Perlu lembaga khusus

Setiap produk hukum semestinya tidak berlawanan satu sama lain dari segi bahasa, misalnya antara UU ITE dengan KUHP. Bahasa Indonesia dengan bahasa hukum tentu terdapat beberapa perbedaan. Misalnya pencemaran nama baik saja berbeda antara bahasa hukum dan yang ada di KBBI. Dia mengusulkan perlu ada lembaga khusus yang intensif untuk membangun dan mengembangkan bahasa Indonesia hukum.

“Untuk itu, literasi bahasa Indonesia hukum juga harus menjadi mata kuliah wajib bagi para penegak hukum karena menyangkut hidup manusia,” sarannya.  

Ketua Yayasan Lembaga Bantuan Hukum Indonesia periode 2017-2021, Asfinawati mencontohkan ada universitas yang kredibel menilai bahwa Presiden adalah simbol negara, tapi UU-nya tidak menyatakan seperti begitu. Lalu, istilah hate speech, menjadi alat sebagai pelindung korban dan mulai ada pembajakan dari istilah hate speech. Dimulai dari Surat Edaran Polri tentang Hate Speech, yang menyebutkan hate speech adalah penghinaan, pencemaran nama baik, penistaan, perbuatan tidak menyenangkan, memprovokasi, menghasut, menyebarkan berita bohong, padahal perbuatannya berbeda-beda.

Tetapi polisi membuat tujuh tindakan menjadi satu kolom.

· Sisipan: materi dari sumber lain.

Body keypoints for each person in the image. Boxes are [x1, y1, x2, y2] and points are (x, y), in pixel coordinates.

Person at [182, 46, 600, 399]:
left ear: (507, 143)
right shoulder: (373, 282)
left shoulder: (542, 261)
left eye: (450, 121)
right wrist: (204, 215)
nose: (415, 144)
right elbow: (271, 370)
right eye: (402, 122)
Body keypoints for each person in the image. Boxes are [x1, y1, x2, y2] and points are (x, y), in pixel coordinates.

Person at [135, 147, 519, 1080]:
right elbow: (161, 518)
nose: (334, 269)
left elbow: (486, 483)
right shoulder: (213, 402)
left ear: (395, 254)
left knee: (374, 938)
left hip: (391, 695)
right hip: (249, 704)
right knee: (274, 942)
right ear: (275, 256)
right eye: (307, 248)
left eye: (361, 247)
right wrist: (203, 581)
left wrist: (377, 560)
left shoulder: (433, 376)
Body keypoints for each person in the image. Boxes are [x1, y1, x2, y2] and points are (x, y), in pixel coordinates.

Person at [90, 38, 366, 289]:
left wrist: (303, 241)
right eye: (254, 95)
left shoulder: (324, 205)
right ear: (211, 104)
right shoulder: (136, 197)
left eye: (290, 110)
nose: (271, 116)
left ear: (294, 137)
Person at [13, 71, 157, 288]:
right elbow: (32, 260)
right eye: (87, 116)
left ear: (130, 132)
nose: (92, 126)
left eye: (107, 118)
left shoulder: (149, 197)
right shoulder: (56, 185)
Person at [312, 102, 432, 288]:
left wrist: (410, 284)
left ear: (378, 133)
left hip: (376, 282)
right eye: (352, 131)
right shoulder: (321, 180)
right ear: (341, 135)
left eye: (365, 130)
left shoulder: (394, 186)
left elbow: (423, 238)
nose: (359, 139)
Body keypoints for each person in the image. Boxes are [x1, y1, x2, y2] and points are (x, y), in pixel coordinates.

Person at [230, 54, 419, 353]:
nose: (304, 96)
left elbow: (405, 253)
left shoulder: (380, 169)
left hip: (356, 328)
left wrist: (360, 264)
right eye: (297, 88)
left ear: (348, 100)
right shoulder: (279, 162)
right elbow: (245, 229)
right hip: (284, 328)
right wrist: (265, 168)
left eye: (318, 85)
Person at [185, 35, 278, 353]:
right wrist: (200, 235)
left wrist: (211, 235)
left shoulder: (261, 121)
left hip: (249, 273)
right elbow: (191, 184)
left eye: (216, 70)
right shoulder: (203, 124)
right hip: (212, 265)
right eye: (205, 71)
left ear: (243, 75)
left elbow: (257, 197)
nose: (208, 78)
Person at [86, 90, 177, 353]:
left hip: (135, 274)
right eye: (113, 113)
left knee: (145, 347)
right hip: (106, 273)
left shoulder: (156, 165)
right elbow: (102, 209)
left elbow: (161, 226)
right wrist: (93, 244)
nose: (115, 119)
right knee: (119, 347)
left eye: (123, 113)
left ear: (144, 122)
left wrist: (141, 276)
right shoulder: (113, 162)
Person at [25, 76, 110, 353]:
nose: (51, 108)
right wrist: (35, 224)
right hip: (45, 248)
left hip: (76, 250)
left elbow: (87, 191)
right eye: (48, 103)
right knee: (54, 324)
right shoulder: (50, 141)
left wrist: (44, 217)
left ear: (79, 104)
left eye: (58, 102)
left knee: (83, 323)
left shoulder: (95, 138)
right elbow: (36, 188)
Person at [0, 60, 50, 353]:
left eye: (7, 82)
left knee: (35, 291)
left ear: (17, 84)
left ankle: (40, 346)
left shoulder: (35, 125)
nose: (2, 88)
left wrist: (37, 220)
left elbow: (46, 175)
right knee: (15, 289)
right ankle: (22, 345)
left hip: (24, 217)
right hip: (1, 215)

Nah, sebenarnya hate speech atau siar kebencian dalam konvenan hak sipil dan politik adalah segala tindakan yang menganjurkan kebencian atas dasar kebangsaan, rasa atau agama yang merupakan hasutan untuk melakukan diskriminasi, permusuhan atau kekerasan harus dilarang oleh hukum. Lalu, mengingatkan prinsip hukum seperti lex certa, lex scripta, les strita.

Menurutnya, hukum bukan hanya norma, tetapi juga makna. Dia bisa bergulir, berulang, dan bisa berbeda. Misalnya dalam kasus Basuki T Purnama (Ahok) dalam kasus penistaan agama. Menurutnya, kata penistaan lebih bermakna keras daripada penodaan. Karena itu, penistaan dipakai untuk memperjelas penodaan yang tidak ada dalam KUHP. Contoh lainnya, di Orde Baru, ada kata diamankan yang artinya ditangkap.

“Padahal, kalau aman yah aman saja. Bahasa tidak pernah netral, karena bahasa memihak,” kata Asfinawati.  

Dosen Ilmu Perundang-undangan STH Indonesia Jentera, Rival Ahmad mengatakan ada beberapa problem penting antara hukum dan bahasa. Kalau bahasa sebagai konteks yang sesuai yang diharapkan, tetapi juga ada yang hilang dalam pengaruh praktik di Indonesia. Misalnya, berlakunya UU Cipta Kerja. UU ini padahal untuk investor, tetapi dikatakan sebagai lapangan pekerjaan untuk pekerja. “Artinya ada yang hilang dan tidak diungkapkan secara lagsung disini,” kata Rival.  

Dalam konteks bahasa hukum Indonesia, ada pasal-pasal, tetapi dalam praktiknya ada rahasia dan ada yang disembunyikan dan nanti ada yang akan disembunyikan. Dia melihat bila bicara soal bahasa dan kalimat, hukum bukan hanya soal penafsiran teks, tetapi bagaimana melihat dalam praktek politik, ekonomi, sosial dan lainnya. Jadi, bisa melihat apa yang dipraktikkan dalam penafsiran, bisa dilihat dalam konteks yang ditampilkan.

Rival menambahkan dalam banyak sistem hukum, sebagian besar melakukan satu bahasa sebagai bahasa negara dalam dokumen hukumnya. Tetapi dalam perkembangan di banyak negara sudah terbiasa membuat dokumen dengan banyak bahasa. “Bahasa resminya banyak. Jadi buat saja setiap dokumen hukum mempunyai tujuan bisa digunakan oleh penggunanya secara efektif.”